In Defense of Reading

Jul 6, 2011

reading in the sunshine

I've had the first book in The Hunger Games trilogy sitting on my nightstand for six months. Both of my sisters told me that once I started I wouldn't be able to put it down.  I believed them and so I saved it, and then I think I just forgot about it.  I got used to seeing it there, unopened by my bed.

Feeling a little desperate for reading material, I grabbed it on my way to my daughter's swim meet yesterday.  In between races, she played with friends, and I read.  After the meet, my husband worked the early evening shift in our try-to-keep-the-two-year-old-in-bed night job, and I kept reading.  I'm an early-to-bed girl, but by 10:30 I was calculating the cost/benefit ratio of staying up to read till the end.

It took an act of will, but I eventually went to bed.  Instead, I let my kids watch two hours of cartoons after breakfast so I could finish.

It's been a while since I last fell head-over-heels into a great story.  It made me think about reading as a kid (the most perfect, magical books will always be the books we first loved) and all the reading I've done since.  A lifetime of words and stories.  A lifetime of living other lives, of seeing the world through other eyes.

Growing up in a family of six, I was the only reader.  These days my mother and sisters troll my shelves like the local library and even my Dad can't get enough of his Kindle, but, back then, I was the butt of many jokes. They couldn't really understand my insatiable appetite for books.

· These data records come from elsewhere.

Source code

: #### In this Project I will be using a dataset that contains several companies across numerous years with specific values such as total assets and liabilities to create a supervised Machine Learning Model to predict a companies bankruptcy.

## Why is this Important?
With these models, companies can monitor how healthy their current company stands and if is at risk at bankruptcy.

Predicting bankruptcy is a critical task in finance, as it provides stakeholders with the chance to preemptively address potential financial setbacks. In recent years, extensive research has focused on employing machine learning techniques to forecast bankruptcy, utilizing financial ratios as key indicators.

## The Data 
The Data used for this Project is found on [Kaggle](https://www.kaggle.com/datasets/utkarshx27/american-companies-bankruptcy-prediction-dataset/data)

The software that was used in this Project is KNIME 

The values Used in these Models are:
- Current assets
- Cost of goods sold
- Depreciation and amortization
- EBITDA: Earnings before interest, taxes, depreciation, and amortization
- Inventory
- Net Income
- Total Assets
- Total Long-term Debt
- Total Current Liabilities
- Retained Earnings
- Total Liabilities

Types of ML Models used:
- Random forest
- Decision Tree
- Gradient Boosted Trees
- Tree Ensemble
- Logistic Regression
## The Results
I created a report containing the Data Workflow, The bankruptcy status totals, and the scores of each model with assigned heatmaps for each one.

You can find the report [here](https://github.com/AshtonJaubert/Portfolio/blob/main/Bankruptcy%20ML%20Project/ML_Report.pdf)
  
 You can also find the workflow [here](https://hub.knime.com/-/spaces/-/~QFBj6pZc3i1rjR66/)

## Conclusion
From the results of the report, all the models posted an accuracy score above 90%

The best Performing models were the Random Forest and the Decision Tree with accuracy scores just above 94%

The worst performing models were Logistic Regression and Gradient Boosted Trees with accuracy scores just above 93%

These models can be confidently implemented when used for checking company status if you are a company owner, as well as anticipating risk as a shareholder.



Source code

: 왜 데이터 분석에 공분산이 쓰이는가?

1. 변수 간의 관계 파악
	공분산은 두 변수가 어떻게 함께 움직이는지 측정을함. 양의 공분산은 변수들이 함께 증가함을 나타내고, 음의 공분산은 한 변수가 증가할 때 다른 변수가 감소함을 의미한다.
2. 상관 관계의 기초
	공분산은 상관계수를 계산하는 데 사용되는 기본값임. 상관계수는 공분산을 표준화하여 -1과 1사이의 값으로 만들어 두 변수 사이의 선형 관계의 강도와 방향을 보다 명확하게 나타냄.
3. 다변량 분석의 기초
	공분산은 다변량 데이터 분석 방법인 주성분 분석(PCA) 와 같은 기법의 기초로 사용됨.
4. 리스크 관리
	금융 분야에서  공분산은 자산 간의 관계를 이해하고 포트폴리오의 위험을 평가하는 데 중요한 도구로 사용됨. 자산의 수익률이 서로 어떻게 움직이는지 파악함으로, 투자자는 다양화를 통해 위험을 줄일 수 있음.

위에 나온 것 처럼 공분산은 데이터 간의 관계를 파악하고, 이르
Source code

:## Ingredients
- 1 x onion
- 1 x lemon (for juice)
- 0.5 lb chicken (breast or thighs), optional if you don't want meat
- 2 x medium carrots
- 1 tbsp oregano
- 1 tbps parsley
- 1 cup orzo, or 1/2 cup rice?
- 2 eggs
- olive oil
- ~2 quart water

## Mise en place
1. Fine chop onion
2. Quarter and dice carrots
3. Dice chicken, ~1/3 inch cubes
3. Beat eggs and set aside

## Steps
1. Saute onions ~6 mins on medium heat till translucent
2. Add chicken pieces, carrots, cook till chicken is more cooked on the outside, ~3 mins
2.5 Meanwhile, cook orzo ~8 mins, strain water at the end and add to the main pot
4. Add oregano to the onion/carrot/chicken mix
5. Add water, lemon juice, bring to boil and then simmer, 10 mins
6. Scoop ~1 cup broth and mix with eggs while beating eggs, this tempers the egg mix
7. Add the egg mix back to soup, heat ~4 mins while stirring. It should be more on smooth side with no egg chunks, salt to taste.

I think their favorite joke (at least, it's the one I remember hearing the most often) involved the fact that I read while at our Grandmother's west Texas farm.  Thinking about that farm, I remember jumping hay bales and making mud pies in the barn, but I've no doubt I plowed through quite a few books during those visits too.  My family loved to say, "Look at her! She'd rather read about a farm than enjoy one!"

I suppose there's some truth to what they said.  I could read about the hardships of Laura Ingalls' long winter again and again, but I'd never want to live them.  Still, I don't subscribe to the assumption implicit in this joke: that books give second-hand experience and thus lead to a second-hand, perhaps even a second-rate, life.

All this has recently come back to me because I've been reading my way through a stack of books on bee-keeping, chicken-raising, and other farm pursuits.  Lately, my small Florida vegetable patch has seemed like nowhere near enough, and I've been dreaming about raising (at least a little) of our own food.  I may be planted in the suburbs for now (no chicken coops allowed), but a girl can dream.

The Backyard Homestead Guide to Raising Farm Animals may be a far cry from The Hunger Games, but, today, I'm feeling a little sorry for all the non-readers out there.  Day-to-day, I may walk a fairly narrow path, but books like these have always set me in a wide-open place.  Here, there's adventure.  There’s heroism and triumph.  There are even a few bees and laying hens.  Just don't tell my community association.  I'm sure their bylaws wouldn't approve.

3 Comments

  1. Dana Oskins

    First of all I love the Hunger Games trilogy and second I also remember our times at Grandmother’s house and would now be one of those that would be going through your reading collection.

    Reply
  2. Lisa Ulrich

    yay! so glad you got to finally read it! Fabulous story right there!

    Reply
  3. Courtenay Bowser

    I can relate to this one on so many levels!!!